#### EXTRACTED RECORDS
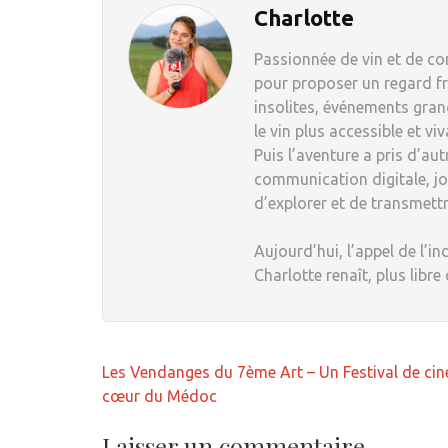
Charlotte
Passionnée de vin et de com
pour proposer un regard fr
insolites, événements grand
le vin plus accessible et viv
Puis l’aventure a pris d’au
communication digitale, jou
d’explorer et de transmett
Aujourd’hui, l’appel de l’in
Charlotte renaît, plus libre
Navigation
Les Vendanges du 7ème Art – Un Festival de ci
de
cœur du Médoc
l’article
Laisser un commentaire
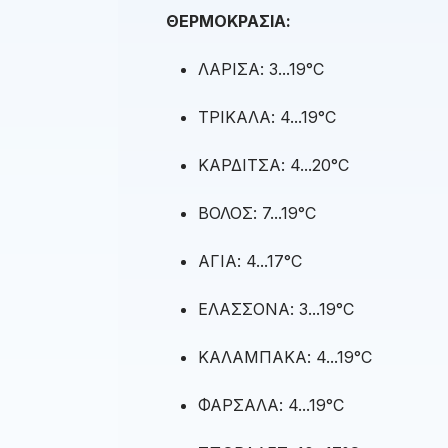
ΘΕΡΜΟΚΡΑΣΙΑ:
ΛΑΡΙΣΑ: 3...19°C
ΤΡΙΚΑΛΑ: 4...19°C
ΚΑΡΔΙΤΣΑ: 4...20°C
ΒΟΛΟΣ: 7...19°C
ΑΓΙΑ: 4...17°C
ΕΛΑΣΣΟΝΑ: 3...19°C
ΚΑΛΑΜΠΑΚΑ: 4...19°C
ΦΑΡΣΑΛΑ: 4...19°C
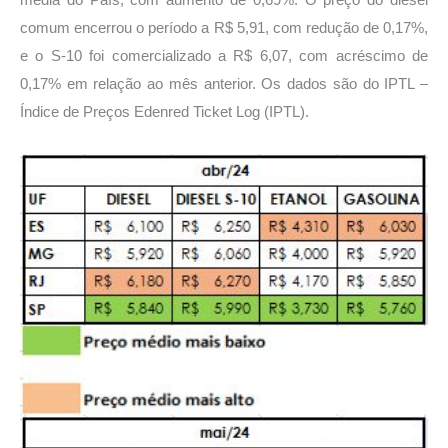
comum encerrou o período a R$ 5,91, com redução de 0,17%,
e o S-10 foi comercializado a R$ 6,07, com acréscimo de
0,17% em relação ao mês anterior. Os dados são do IPTL –
Índice de Preços Edenred Ticket Log (IPTL).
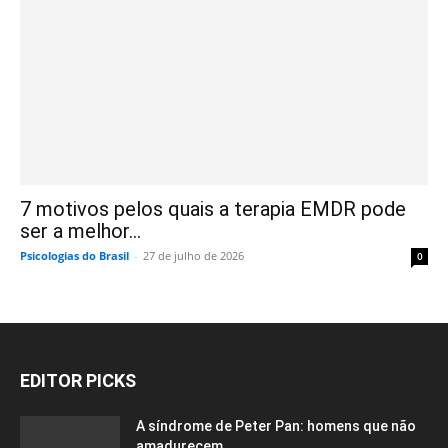
7 motivos pelos quais a terapia EMDR pode
ser a melhor...
Psicologias do Brasil
-
27 de julho de 2026
0
EDITOR PICKS
A síndrome de Peter Pan: homens que não
amadurecem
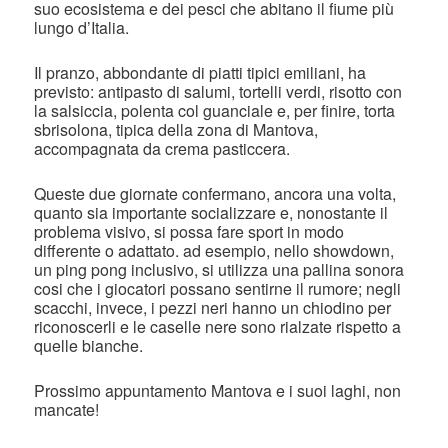
suo ecosistema e dei pesci che abitano il fiume più
lungo d’Italia.
Il pranzo, abbondante di piatti tipici emiliani, ha
previsto: antipasto di salumi, tortelli verdi, risotto con
la salsiccia, polenta col guanciale e, per finire, torta
sbrisolona, tipica della zona di Mantova,
accompagnata da crema pasticcera.
Queste due giornate confermano, ancora una volta,
quanto sia importante socializzare e, nonostante il
problema visivo, si possa fare sport in modo
differente o adattato. ad esempio, nello showdown,
un ping pong inclusivo, si utilizza una pallina sonora
cosi che i giocatori possano sentirne il rumore; negli
scacchi, invece, i pezzi neri hanno un chiodino per
riconoscerli e le caselle nere sono rialzate rispetto a
quelle bianche.
Prossimo appuntamento Mantova e i suoi laghi, non
mancate!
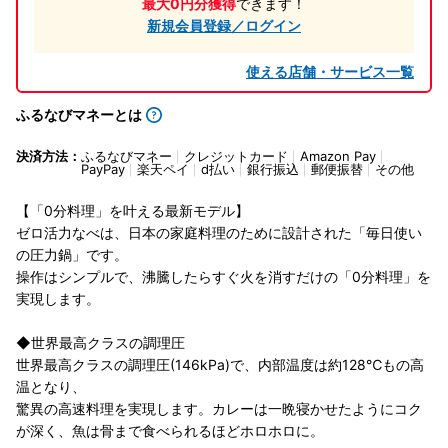
最大0円分獲得
できます！
新規会員登録／ログイン
使える店舗・サービス一覧
ふるなびマネーとは
決済方法：
ふるなびマネー
クレジットカード
Amazon Pay
PayPay
楽天ペイ
d払い
銀行振込
郵便振替
その他
【「0分料理」を叶える最新モデル】
ゼロ活力なべは、日本の家庭料理のために設計された「毎日使い
の圧力鍋」です。
操作はシンプルで、沸騰したらすぐ火を消すだけの「0分料理」を
実現します。
◆世界最高クラスの調理圧
世界最高クラスの調理圧(146kPa)で、内部温度は約128℃もの高
温となり、
驚異の高速料理を実現します。カレーは一晩寝かせたようにコク
が深く、魚は骨まで食べられるほどホロホロに。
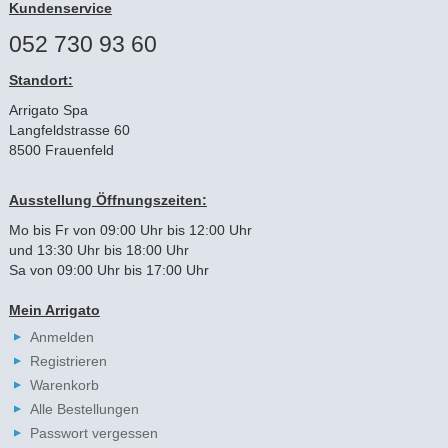
Kundenservice
052 730 93 60
Standort:
Arrigato Spa
Langfeldstrasse 60
8500 Frauenfeld
Ausstellung Öffnungszeiten:
Mo bis Fr von 09:00 Uhr bis 12:00 Uhr
und 13:30 Uhr bis 18:00 Uhr
Sa von 09:00 Uhr bis 17:00 Uhr
Mein Arrigato
Anmelden
Registrieren
Warenkorb
Alle Bestellungen
Passwort vergessen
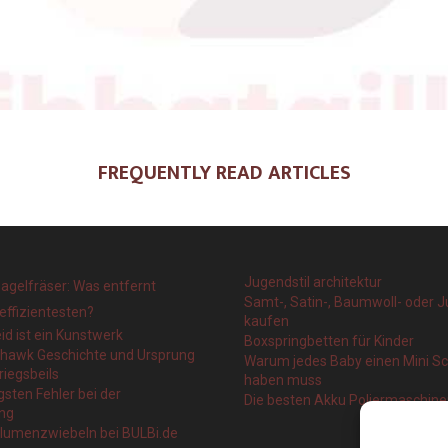
FREQUENTLY READ ARTICLES
Jugendstil architektur
agelfräser: Was entfernt
Samt-, Satin-, Baumwoll- oder J
effizientesten?
kaufen
eid ist ein Kunstwerk
Boxspringbetten für Kinder
ahawk Geschichte und Ursprung
Warum jedes Baby einen Mini 
riegsbeils
haben muss
gsten Fehler bei der
Die besten Akku Poliermaschin
ng
blumenzwiebeln bei BULBi.de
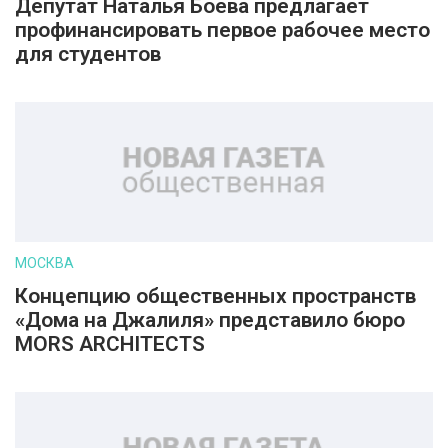
Депутат Наталья Боева предлагает
профинансировать первое рабочее место
для студентов
МОСКВА
Концепцию общественных пространств
«Дома на Джалиля» представило бюро
MORS ARCHITECTS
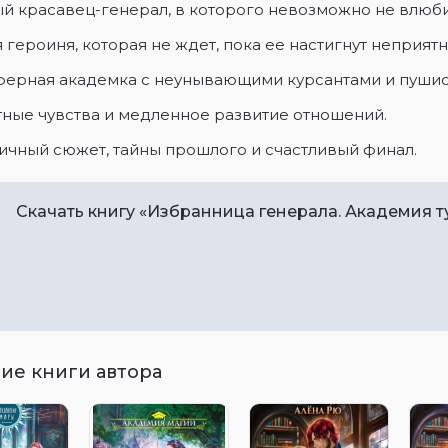
ый красавец-генерал, в которого невозможно не влюби
я героиня, которая не ждет, пока ее настигнут неприятно
сферная академка с неунывающими курсантами и пуши
тные чувства и медленное развитие отношений.
ичный сюжет, тайны прошлого и счастливый финал.
Скачать книгу «Избранница генерала. Академия 
ие книги автора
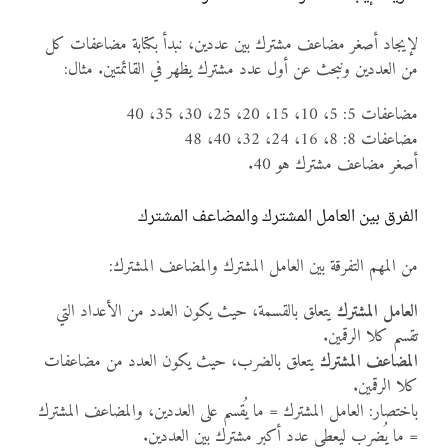
لإيجاد أصغر مضاعف مشترك بين عددين، نبدأ بكتابة مضاعفات كل
من العددين ونبحث عن أول عدد مشترك يظهر في القائمتين. مثال:
مضاعفات 5: 5، 10، 15، 20، 25، 30، 35، 40
مضاعفات 8: 8، 16، 24، 32، 40، 48
أصغر مضاعف مشترك هو 40.
الفرق بين العامل المشترك والمضاعف المشترك
من المهم التفرقة بين العامل المشترك والمضاعف المشترك:
العامل المشترك
يتعلق بالقسمة، حيث يكون العدد من الأعداد التي
تقسم كلا الرقمين.
المضاعف المشترك
يتعلق بالضرب، حيث يكون العدد من مضاعفات
كلا الرقمين.
باختصار: العامل المشترك = ما يُقسم على العددين، والمضاعف المشترك
= ما يُضرب ليعطي عدد أكبر مشترك بين العددين.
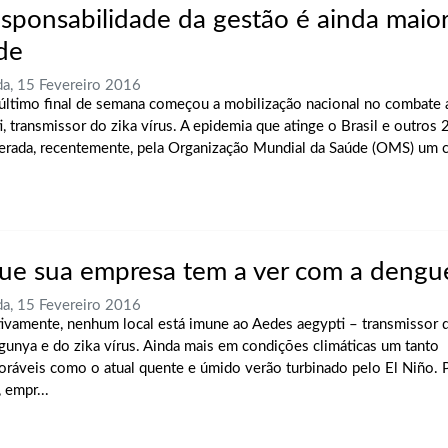
esponsabilidade da gestão é ainda maio
de
a, 15 Fevereiro 2016
último final de semana começou a mobilização nacional no combate
, transmissor do zika vírus. A epidemia que atinge o Brasil e outros 
erada, recentemente, pela Organização Mundial da Saúde (OMS) um c
ue sua empresa tem a ver com a dengu
a, 15 Fevereiro 2016
tivamente, nenhum local está imune ao Aedes aegypti – transmissor 
gunya e do zika vírus. Ainda mais em condições climáticas um tanto
oráveis como o atual quente e úmido verão turbinado pelo El Niño. 
 empr...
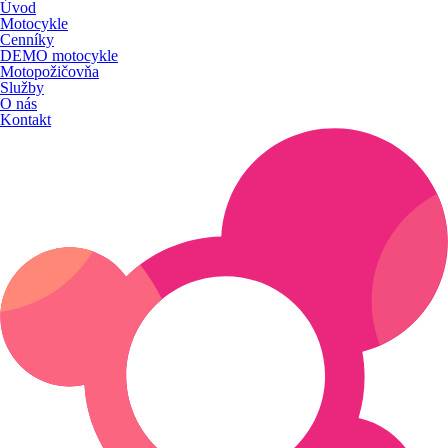
Úvod
Motocykle
Cenníky
DEMO motocykle
Motopožičovňa
Služby
O nás
Kontakt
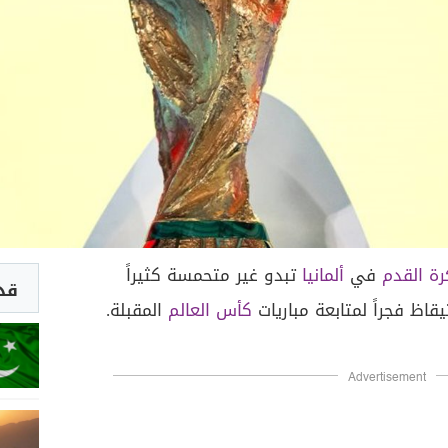
رة القدم
في
ألمانيا
تبدو غير متحمسة كثيراً
قد 
اظ فجراً لمتابعة مباريات
كأس العالم
المقبلة.
Advertisement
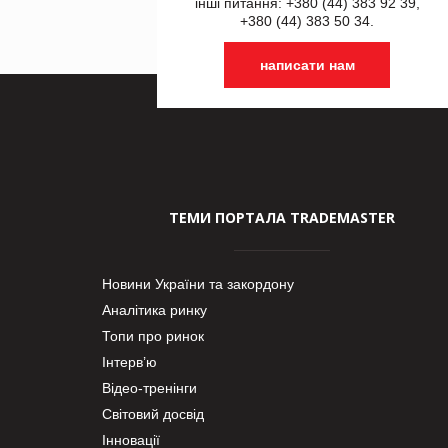
інші питання: +380 (44) 383 92 39,
+380 (44) 383 50 34.
написати нам
ТЕМИ ПОРТАЛА TRADEMASTER
Новини України та закордону
Аналітика ринку
Топи про ринок
Інтерв’ю
Відео-тренінги
Світовий досвід
Інновації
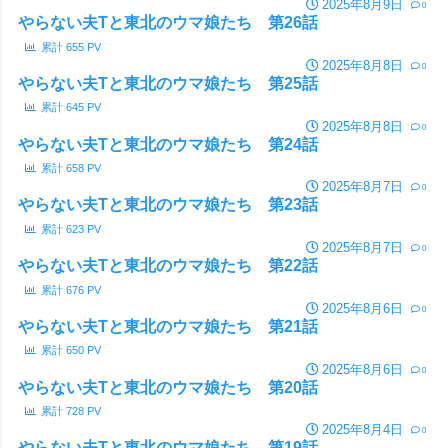
2025年8月9日
0
やらない夫Tと東北のウマ娘たち 第26話
累計
655
PV
2025年8月8日
0
やらない夫Tと東北のウマ娘たち 第25話
累計
645
PV
2025年8月8日
0
やらない夫Tと東北のウマ娘たち 第24話
累計
658
PV
2025年8月7日
0
やらない夫Tと東北のウマ娘たち 第23話
累計
623
PV
2025年8月7日
0
やらない夫Tと東北のウマ娘たち 第22話
累計
676
PV
2025年8月6日
0
やらない夫Tと東北のウマ娘たち 第21話
累計
650
PV
2025年8月6日
0
やらない夫Tと東北のウマ娘たち 第20話
累計
728
PV
2025年8月4日
0
やらない夫Tと東北のウマ娘たち 第19話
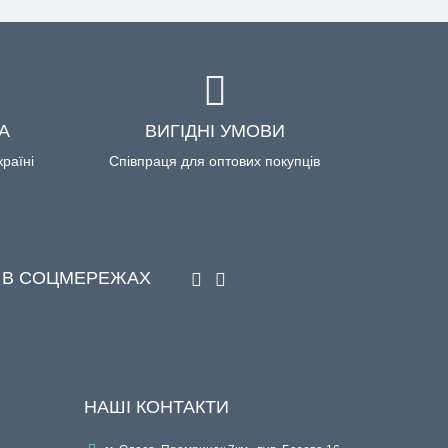
А
ВИГІДНІ УМОВИ
країні
Співпраця для оптових покупців
 В СОЦМЕРЕЖАХ
НАШІ КОНТАКТИ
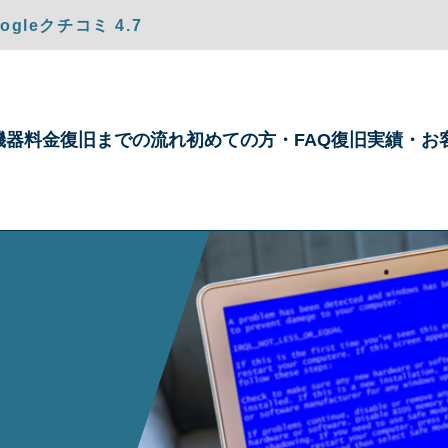
gleクチコミ 4.7
機器
料金
復旧までの
流れ
初めての方・
FAQ
復旧実績・
お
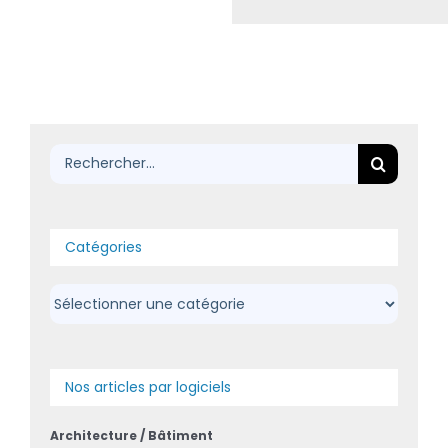
Rechercher:
Catégories
Catégories
Nos articles par logiciels
Architecture / Bâtiment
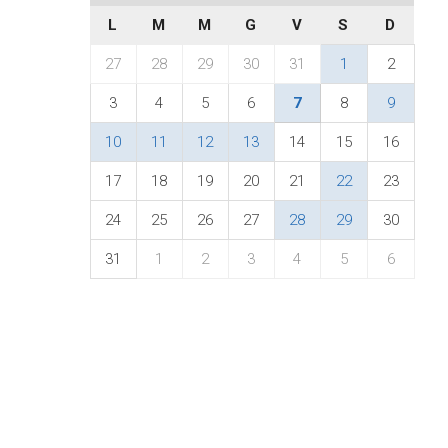
L
M
M
G
V
S
D
27
28
29
30
31
1
2
3
4
5
6
7
8
9
10
11
12
13
14
15
16
17
18
19
20
21
22
23
24
25
26
27
28
29
30
31
1
2
3
4
5
6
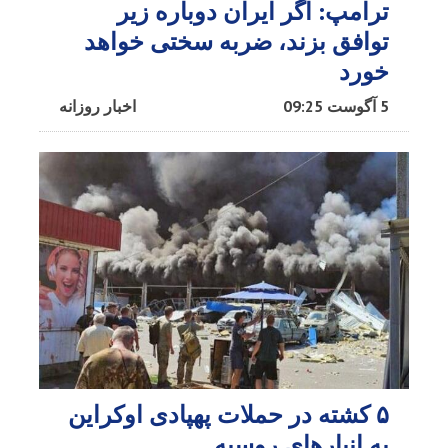
ترامپ: اگر ایران دوباره زیر
توافق بزند، ضربه سختی خواهد
خورد
5 آگوست 09:25
اخبار روزانه
۵ کشته در حملات پهپادی اوکراین
به انبارهای روسیه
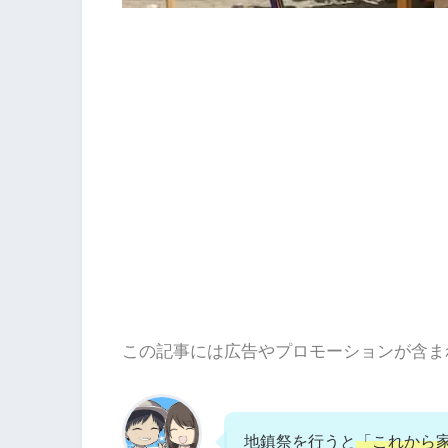
この記事には広告やプロモーションが含ま
地鎮祭を行うと
「これから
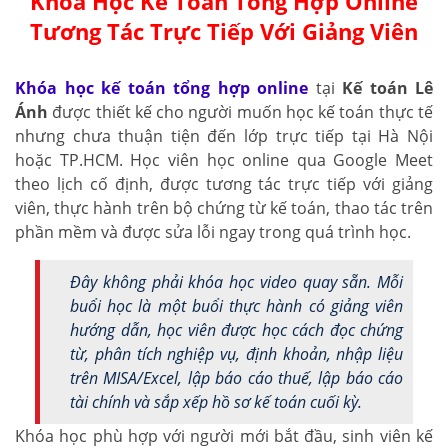
Khóa Học Kế Toán Tổng Hợp Online
Tương Tác Trực Tiếp Với Giảng Viên
Khóa học kế toán tổng hợp online
tại
Kế toán Lê
Ánh
được thiết kế cho người muốn học kế toán thực tế
nhưng chưa thuận tiện đến lớp trực tiếp tại Hà Nội
hoặc TP.HCM. Học viên học online qua Google Meet
theo lịch cố định, được tương tác trực tiếp với giảng
viên, thực hành trên bộ chứng từ kế toán, thao tác trên
phần mềm và được sửa lỗi ngay trong quá trình học.
Đây không phải khóa học video quay sẵn. Mỗi
buổi học là một buổi thực hành có giảng viên
hướng dẫn, học viên được học cách đọc chứng
từ, phân tích nghiệp vụ, định khoản, nhập liệu
trên MISA/Excel, lập báo cáo thuế, lập báo cáo
tài chính và sắp xếp hồ sơ kế toán cuối kỳ.
Khóa học phù hợp với người mới bắt đầu, sinh viên kế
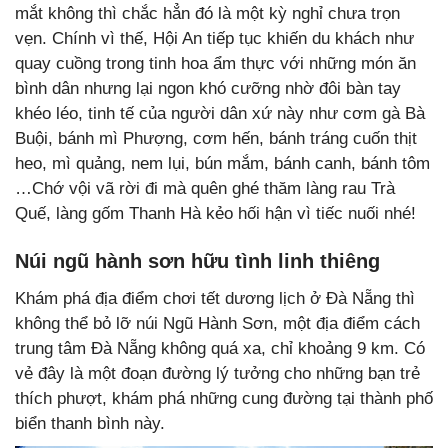
mắt không thì chắc hẳn đó là một kỳ nghỉ chưa trọn
vẹn. Chính vì thế, Hội An tiếp tục khiến du khách như
quay cuồng trong tinh hoa ẩm thực với những món ăn
bình dân nhưng lại ngon khó cưỡng nhờ đôi bàn tay
khéo léo, tinh tế của người dân xứ này như cơm gà Bà
Buội, bánh mì Phượng, cơm hến, bánh tráng cuốn thịt
heo, mì quảng, nem lụi, bún mắm, bánh canh, bánh tôm
…Chớ vội vã rời đi mà quên ghé thăm làng rau Trà
Quế, làng gốm Thanh Hà kẻo hối hận vì tiếc nuối nhé!
Núi ngũ hành sơn hữu tình linh thiêng
Khám phá địa điểm chơi tết dương lịch ở Đà Nẵng thì
không thể bỏ lỡ núi Ngũ Hành Sơn, một địa điểm cách
trung tâm Đà Nẵng không quá xa, chỉ khoảng 9 km. Có
vẻ đây là một đoạn đường lý tưởng cho những bạn trẻ
thích phượt, khám phá những cung đường tại thành phố
biển thanh bình này.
########
● REQUEST: Turn the listing from the line that contains "Kundenservice" through the line that contains "MORS ARCHITECTS" into a Markdown table with the columns No. and Text. Give each line its own row, numbered in order, and skip blank lines and the picture markers.

● OUTPUT FOR THIS EXERCISE:
| No. | Text |
|---|---|
| 1 | Kundenservice |
| 2 | 052 730 93 60 |
| 3 | Standort: |
| 4 | Arrigato Spa |
| 5 | Langfeldstrasse 60 |
| 6 | 8500 Frauenfeld |
| 7 | Ausstellung Öffnungszeiten: |
| 8 | Mo bis Fr von 09:00 Uhr bis 12:00 Uhr |
| 9 | und 13:30 Uhr bis 18:00 Uhr |
| 10 | Sa von 09:00 Uhr bis 17:00 Uhr |
| 11 | Mein Arrigato |
| 12 | Anmelden |
| 13 | Registrieren |
| 14 | Warenkorb |
| 15 | Alle Bestellungen |
| 16 | Passwort vergessen |
| 17 | FREQUENTLY READ ARTICLES |
| 18 | Jugendstil architektur |
| 19 | agelfräser: Was entfernt |
| 20 | Samt-, Satin-, Baumwoll- oder J |
| 21 | effizientesten? |
| 22 | kaufen |
| 23 | eid ist ein Kunstwerk |
| 24 | Boxspringbetten für Kinder |
| 25 | ahawk Geschichte und Ursprung |
| 26 | Warum jedes Baby einen Mini  |
| 27 | riegsbeils |
| 28 | haben muss |
| 29 | gsten Fehler bei der |
| 30 | Die besten Akku Poliermaschin |
| 31 | ng |
| 32 | blumenzwiebeln bei BULBi.de |
| 33 | Депутат Наталья Боева предлагает |
| 34 | профинансировать первое рабочее место |
| 35 | для студентов |
| 36 | МОСКВА |
| 37 | Концепцию общественных пространств |
| 38 | «Дома на Джалиля» представило бюро |
| 39 | MORS ARCHITECTS |